List each line of the data that holds the string "lines".

* [Information given]
<<<<
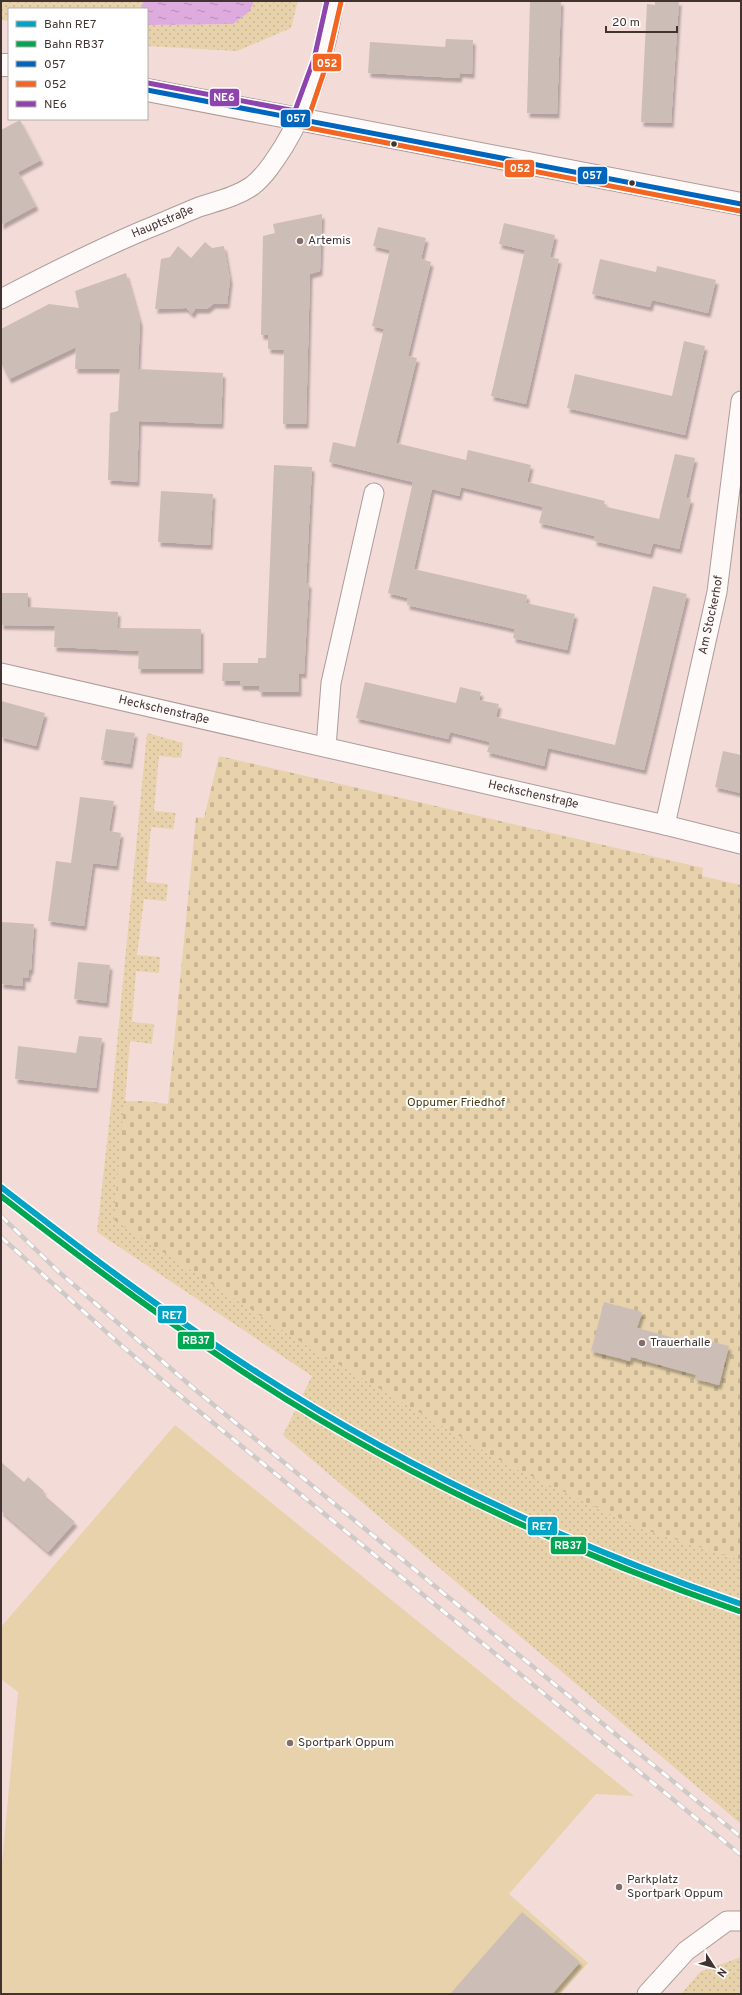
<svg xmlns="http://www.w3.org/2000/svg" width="742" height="1995" viewBox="0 0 742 1995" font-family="Overpass,sans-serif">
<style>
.grass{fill:url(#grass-dots)}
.cemetery{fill:url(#cemetery-stones)}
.pitch{fill:#e7d2ab}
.water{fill:url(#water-ripples)}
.building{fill:#cdbdb7;filter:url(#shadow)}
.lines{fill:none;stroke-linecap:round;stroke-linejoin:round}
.street-casing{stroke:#ad9b99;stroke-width:21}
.secondary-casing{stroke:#ad9b99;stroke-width:24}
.street{stroke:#fdfaf9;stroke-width:19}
.secondary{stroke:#fdfaf9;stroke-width:22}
.rail-casing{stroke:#cfc9c8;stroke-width:4.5}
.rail{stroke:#fff;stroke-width:3;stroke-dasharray:9;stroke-linecap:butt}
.bus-1-casing{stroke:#fff;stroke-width:8}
.bus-2-casing{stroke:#fff;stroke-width:8}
.bus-3-casing{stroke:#fff;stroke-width:8}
.bus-1{stroke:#0065bd;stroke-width:5}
.bus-2{stroke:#f26522;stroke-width:5}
.bus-3{stroke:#8e44ad;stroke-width:5}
.rail-1-casing{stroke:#fff;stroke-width:9}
.rail-2-casing{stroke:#fff;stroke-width:9}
.rail-1{stroke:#03a3c6;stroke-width:6}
.rail-2{stroke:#00a651;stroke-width:6}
.bus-dot{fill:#433330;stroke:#fff;stroke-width:1.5}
.poi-dot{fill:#816e6b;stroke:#fff;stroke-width:1.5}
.labels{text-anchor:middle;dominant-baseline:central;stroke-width:4;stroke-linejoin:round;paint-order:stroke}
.street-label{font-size:12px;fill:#433330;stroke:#fff}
.poi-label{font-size:12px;fill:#433330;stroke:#fff;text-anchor:start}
.park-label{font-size:12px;fill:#493e14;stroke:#fff}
.line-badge{stroke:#fff;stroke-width:1.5}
.badge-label{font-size:11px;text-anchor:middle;font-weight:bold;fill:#fff}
</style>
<defs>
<pattern id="grass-dots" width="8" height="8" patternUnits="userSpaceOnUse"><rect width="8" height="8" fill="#e7d2ab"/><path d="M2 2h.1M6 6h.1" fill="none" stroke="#c7b593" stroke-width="1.8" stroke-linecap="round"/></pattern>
<pattern id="cemetery-stones" width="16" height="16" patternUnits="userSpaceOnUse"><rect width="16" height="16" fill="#e7d2ab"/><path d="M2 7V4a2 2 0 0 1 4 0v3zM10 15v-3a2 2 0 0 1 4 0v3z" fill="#c7b593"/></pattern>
<pattern id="water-ripples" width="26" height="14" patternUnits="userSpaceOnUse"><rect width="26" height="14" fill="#deabde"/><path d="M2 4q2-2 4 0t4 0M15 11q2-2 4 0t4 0" fill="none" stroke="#b68cb4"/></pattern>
<filter id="shadow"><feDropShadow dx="2.5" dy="4.5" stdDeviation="1" flood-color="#0004"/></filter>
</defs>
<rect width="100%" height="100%" fill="#f3dbd8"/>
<path class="grass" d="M 1,1 L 144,1 L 140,9 L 9,9 L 9,21 L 1,20 Z
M 254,1 L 298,1 L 291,28 L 237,51 L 147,46 L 147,25 L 233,24 L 250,11 Z
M 147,733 L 183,743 L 181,758 L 159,756 L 154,811 L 176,813 L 173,829 L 151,827 L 146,882 L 168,884 L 166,901 L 144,899 L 137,955 L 160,957 L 159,973 L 136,971 L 132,1022 L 154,1024 L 152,1044 L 130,1041 L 115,1220 L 296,1339 L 508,1465 L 642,1529 L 741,1560 L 741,1824 L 283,1435 L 312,1376 L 97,1232 L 111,1106 Z
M 741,1957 L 741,1994 L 681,1994 L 700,1972 Z"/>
<path class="cemetery" d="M 219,756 L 703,868 L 702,876 L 741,885 L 741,1560 L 642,1529 L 508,1465 L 296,1339 L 114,1220 L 124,1101 L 144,1101 L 168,1104 L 196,817 L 204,818 Z"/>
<path class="pitch" d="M 175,1425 L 634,1796 L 596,1794 L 509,1894 L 588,1963 L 560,1994 L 1,1994 L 1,1874 L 18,1692 L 1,1679 L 1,1627 Z"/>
<path class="water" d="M 144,1 L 254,1 L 250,11 L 233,24 L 147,25 L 147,9 L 140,9 Z"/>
<path class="building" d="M 530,1 L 561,1 L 557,114 L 527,113 Z
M 655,1 L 679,1 L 671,123 L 641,122 L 647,4 L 655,5 Z
M 446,39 L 473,40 L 472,74 L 460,73 L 459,78 L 368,73 L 370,42 L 445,47 Z
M 20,120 L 41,160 L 18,172 L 36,206 L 1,225 L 1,130 Z
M 322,214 L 320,271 L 310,274 L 306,424 L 283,424 L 284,350 L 268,349 L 268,335 L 261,335 L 263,236 L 275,233 L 273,224 Z
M 504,223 L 555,235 L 550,257 L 559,259 L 526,404 L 491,396 L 525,250 L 499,244 Z
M 378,227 L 426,238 L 421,259 L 431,262 L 408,356 L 417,358 L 396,443 L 466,460 L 468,450 L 531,465 L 527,482 L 605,501 L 603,506 L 659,519 L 675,454 L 695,458 L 686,498 L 691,499 L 679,549 L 653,543 L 650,554 L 594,541 L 595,536 L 539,523 L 543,507 L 461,487 L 459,496 L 432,489 L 414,569 L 527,595 L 526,603 L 575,614 L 567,650 L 513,638 L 515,629 L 407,605 L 408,598 L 388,593 L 413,482 L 329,462 L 333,442 L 355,447 L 384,329 L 372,326 L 390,250 L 373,246 Z
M 205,242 L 212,248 L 224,246 L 230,280 L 227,304 L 213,304 L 207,309 L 195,309 L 192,314 L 186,308 L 155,309 L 161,259 L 170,257 L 178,246 L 191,258 Z
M 600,259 L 656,272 L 657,266 L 716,280 L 708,313 L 652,300 L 650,307 L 592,294 Z
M 126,273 L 140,322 L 138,369 L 223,373 L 221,424 L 139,421 L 137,482 L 108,480 L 110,413 L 118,411 L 120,369 L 75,369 L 76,347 L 9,379 L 1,363 L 1,329 L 49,304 L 79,308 L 75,291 Z
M 684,341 L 705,346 L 685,435 L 567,408 L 575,374 L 672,396 Z
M 274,465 L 312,467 L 306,583 L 309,583 L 304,674 L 299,673 L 299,692 L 259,692 L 259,686 L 240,686 L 240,681 L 222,681 L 223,663 L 258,663 L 258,658 L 266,658 Z
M 161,491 L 213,494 L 210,545 L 158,542 Z
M 653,586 L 687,594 L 644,770 L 548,748 L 544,766 L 487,752 L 490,742 L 450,732 L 448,739 L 356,718 L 365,682 L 456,703 L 460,687 L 481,692 L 479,700 L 499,704 L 496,717 L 615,745 Z
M 1,593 L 28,593 L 28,607 L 118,612 L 117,628 L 201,629 L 201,669 L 138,669 L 139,651 L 54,647 L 55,626 L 1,625 Z
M 1,701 L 45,713 L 36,746 L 1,737 Z
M 106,729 L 135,733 L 130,764 L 101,760 Z
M 723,751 L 741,755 L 741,793 L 715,787 Z
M 80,797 L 114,801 L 109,831 L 121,833 L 116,866 L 93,863 L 84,926 L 48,921 L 56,861 L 71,863 Z
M 1,922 L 34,924 L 31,970 L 29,970 L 28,978 L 23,977 L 23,986 L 1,984 Z
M 78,962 L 110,965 L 106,1003 L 74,999 Z
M 79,1036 L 102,1038 L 96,1088 L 15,1079 L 18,1046 L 76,1053 Z
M 604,1302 L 642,1312 L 637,1328 L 704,1346 L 705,1340 L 729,1346 L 719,1385 L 695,1379 L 696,1375 L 631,1357 L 630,1361 L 591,1351 Z
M 1,1462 L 24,1482 L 28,1477 L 44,1491 L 42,1493 L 75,1522 L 48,1552 L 1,1511 Z
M 522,1912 L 580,1962 L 552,1994 L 450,1994 Z"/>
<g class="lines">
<g class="street-casing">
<g id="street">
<path id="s1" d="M 1,299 C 51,273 102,247 154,226 C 169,220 184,213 199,207 C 217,201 236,197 252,186 C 265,176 275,160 284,146 C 311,101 326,53 334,1"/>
<path id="s2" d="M 1,673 L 665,825 L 741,844"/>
<path d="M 326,747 L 331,683 L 374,493"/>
<path id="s3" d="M 665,825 L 717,592 L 741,401"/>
<path d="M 647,1994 L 686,1951 L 727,1921 L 741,1921"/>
</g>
</g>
<g class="secondary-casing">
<path id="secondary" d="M 1,65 L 9,65
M 147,90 L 741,204"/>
</g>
<use href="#street" class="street"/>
<use href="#secondary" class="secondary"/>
<g class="rail-casing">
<path id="rail" d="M 1,1216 L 59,1272 L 198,1392 L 741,1837
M 1,1237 L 122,1346 L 189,1403 L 741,1855"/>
</g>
<use href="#rail" class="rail"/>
<g class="bus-1-casing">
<path id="bus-1" d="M 147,90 L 741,204"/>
</g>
<g class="bus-2-casing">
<path id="bus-2" d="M 307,122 L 327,63 L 341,2
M 299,126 L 740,211"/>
</g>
<g class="bus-3-casing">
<path id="bus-3" d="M 148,83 L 301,112
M 293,116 L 314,59 L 327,1"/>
</g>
<use href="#bus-1" class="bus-1"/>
<use href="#bus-2" class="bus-2"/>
<use href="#bus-3" class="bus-3"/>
<g class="rail-1-casing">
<path id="rail-1" d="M 1,1187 C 85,1252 169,1316 258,1373 C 409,1470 571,1546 741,1604"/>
</g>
<g class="rail-2-casing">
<path id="rail-2" d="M 1,1196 C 83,1260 166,1322 254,1379 C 405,1477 568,1552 739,1611"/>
</g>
<use href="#rail-1" class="rail-1"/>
<use href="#rail-2" class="rail-2"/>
</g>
<g class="bus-dot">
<circle cx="394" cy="144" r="3.5"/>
<circle cx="632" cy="183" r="3.5"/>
</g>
<g class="poi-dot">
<circle cx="300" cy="241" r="4"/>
<circle cx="642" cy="1343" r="4"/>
<circle cx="290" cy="1743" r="4"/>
<circle cx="619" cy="1887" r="4"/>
</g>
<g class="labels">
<g class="street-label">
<text stroke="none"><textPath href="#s1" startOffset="179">Hauptstraße</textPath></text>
<text stroke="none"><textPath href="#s3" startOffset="215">Am Stockerhof</textPath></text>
<text stroke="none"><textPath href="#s2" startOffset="167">Heckschenstraße</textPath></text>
<text stroke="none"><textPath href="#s2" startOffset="546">Heckschenstraße</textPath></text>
</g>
<g class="poi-label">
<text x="308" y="241">Artemis</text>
<text x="650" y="1343">Trauerhalle</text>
<text x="298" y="1743">Sportpark Oppum</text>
<text x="627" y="1880">Parkplatz<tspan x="627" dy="14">Sportpark Oppum</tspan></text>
</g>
<g class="park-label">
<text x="456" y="1103">Oppumer Friedhof</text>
</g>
</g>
<g class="line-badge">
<rect x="312" y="53" width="30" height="19" rx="4" fill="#f26522"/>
<rect x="209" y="88" width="31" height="19" rx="4" fill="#8e44ad"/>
<rect x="280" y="109" width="31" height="19" rx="4" fill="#0065bd"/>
<rect x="504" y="159" width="31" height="19" rx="4" fill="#f26522"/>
<rect x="577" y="166" width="31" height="19" rx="4" fill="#0065bd"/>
<rect x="157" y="1305" width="30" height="19" rx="4" fill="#03a3c6"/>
<rect x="177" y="1331" width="38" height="19" rx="4" fill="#00a651"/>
<rect x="527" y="1516" width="31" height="20" rx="4" fill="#03a3c6"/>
<rect x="550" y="1536" width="37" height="19" rx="4" fill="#00a651"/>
</g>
<g class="badge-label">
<text x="327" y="67">052</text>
<text x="224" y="101">NE6</text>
<text x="296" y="122">057</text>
<text x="520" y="172">052</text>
<text x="592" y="179">057</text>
<text x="172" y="1319">RE7</text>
<text x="196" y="1344">RB37</text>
<text x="542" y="1530">RE7</text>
<text x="568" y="1549">RB37</text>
</g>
<rect width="742" height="1995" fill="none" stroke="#433330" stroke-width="4"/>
<rect x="8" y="8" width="140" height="112" fill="#ffffff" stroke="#b4adac"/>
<rect x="16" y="21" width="20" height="6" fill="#03a3c6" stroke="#b4adac"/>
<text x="44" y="28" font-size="12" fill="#433330">Bahn RE7</text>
<rect x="16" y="41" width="20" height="6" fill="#00a651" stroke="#b4adac"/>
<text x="44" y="48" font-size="12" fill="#433330">Bahn RB37</text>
<rect x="16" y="61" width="20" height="6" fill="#0065bd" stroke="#b4adac"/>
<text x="44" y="68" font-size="12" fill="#433330">057</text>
<rect x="16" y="81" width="20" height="6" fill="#f26522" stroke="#b4adac"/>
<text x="44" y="88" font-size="12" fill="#433330">052</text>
<rect x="16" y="101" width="20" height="6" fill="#8e44ad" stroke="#b4adac"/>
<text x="44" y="108" font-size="12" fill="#433330">NE6</text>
<g transform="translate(714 1967) rotate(126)" stroke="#ffffff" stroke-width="3" paint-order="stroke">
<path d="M0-3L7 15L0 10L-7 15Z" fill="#433330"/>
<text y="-6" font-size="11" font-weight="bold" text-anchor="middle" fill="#433330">N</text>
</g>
<path d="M606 26v6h71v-6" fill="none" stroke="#433330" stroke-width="2"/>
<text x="612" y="26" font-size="12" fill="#433330" stroke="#ffffff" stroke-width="3" paint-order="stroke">20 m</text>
</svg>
>>>>
* [Your solution]
.lines{fill:none;stroke-linecap:round;stroke-linejoin:round}
<g class="lines">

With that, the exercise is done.